Andrew Lilico – State Religion?

An intriguing piece by Andrew Lilico over at Archbishop Cranmer.

Andrew LilicoHere is a sine qua non for a religion’s being de facto the state religion: conduct in accordance with the orthodox requirements of that religion must be at the very least presumed legal. For example, Roman Catholicism could not truly be the state religion if it were illegal to teach your children the doctrine of transubstantiation, or illegal to attend confession. Sunni Islam could not be the state religion if it were legally mandatory to worship the King as a god, or mandatory for all schoolchildren to submit drawings of Mohammed in an annual art competition. We could perhaps imagine some conduct required by the state religion to be accidentally prohibited by law, but when that was pointed out the law would have to be changed so that that conduct became permitted or the requirements of the state religion would have to be changed so that conduct was not required — otherwise there would be no content to the claim that this religion was actually the state religion.

I want to emphasize here that the key point at issue is not whether this or that specific conduct should or should not be legal. The key point is whether, as a matter of law, conduct which the judges accept to be in accordance with the requirements of Christianity (and Anglicanism in particular) is to be presumed legal. The judges are absolutely clear and explicit that that is not so.

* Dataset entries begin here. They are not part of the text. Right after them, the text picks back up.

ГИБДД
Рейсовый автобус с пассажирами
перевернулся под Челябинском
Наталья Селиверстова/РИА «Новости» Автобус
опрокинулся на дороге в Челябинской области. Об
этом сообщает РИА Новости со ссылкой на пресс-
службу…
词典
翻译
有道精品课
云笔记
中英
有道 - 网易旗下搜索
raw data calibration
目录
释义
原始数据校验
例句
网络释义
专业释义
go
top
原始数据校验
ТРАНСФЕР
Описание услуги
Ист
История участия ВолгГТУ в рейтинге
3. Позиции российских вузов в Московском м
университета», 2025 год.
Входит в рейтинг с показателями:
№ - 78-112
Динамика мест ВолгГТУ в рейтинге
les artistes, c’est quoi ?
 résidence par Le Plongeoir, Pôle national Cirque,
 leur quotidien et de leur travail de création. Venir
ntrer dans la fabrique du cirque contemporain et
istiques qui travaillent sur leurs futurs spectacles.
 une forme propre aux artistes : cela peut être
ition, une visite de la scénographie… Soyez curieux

So, for a religion to in fact be a state religion, conduct required by that religion must be presumed legal, or perhaps even actually always legal. But conduct judges accept is required by Christianity is not presumed legal in England. Therefore, Anglican Christianity is not, de facto, the state religion in England.

Worse than that, actually. For if the pageantry of the state religion is not matched by legal substance, then it is a damaging pretence, for it makes people believe that there is in fact some substantive state religion when there is not. The Anglican Bishops etc then become qualitatively equivalent (though obviously not – or not yet – equivalent in degree) to the placemen priest-spies of the Soviet era, whose role was to placate the truly religious and keep them quiet and in a place the authorities could observe and control them.

When did this happen? When did we decide that Anglican Christian conduct was no longer to be presumed legal? When was the public debate, or the debate in Parliament on that? Is that truly what either the public or the British Establishment wants?

It’s a good point and echoes what others have tweeted over the past few days. Do we want to be established if the cost of that is the suppression of our conscience?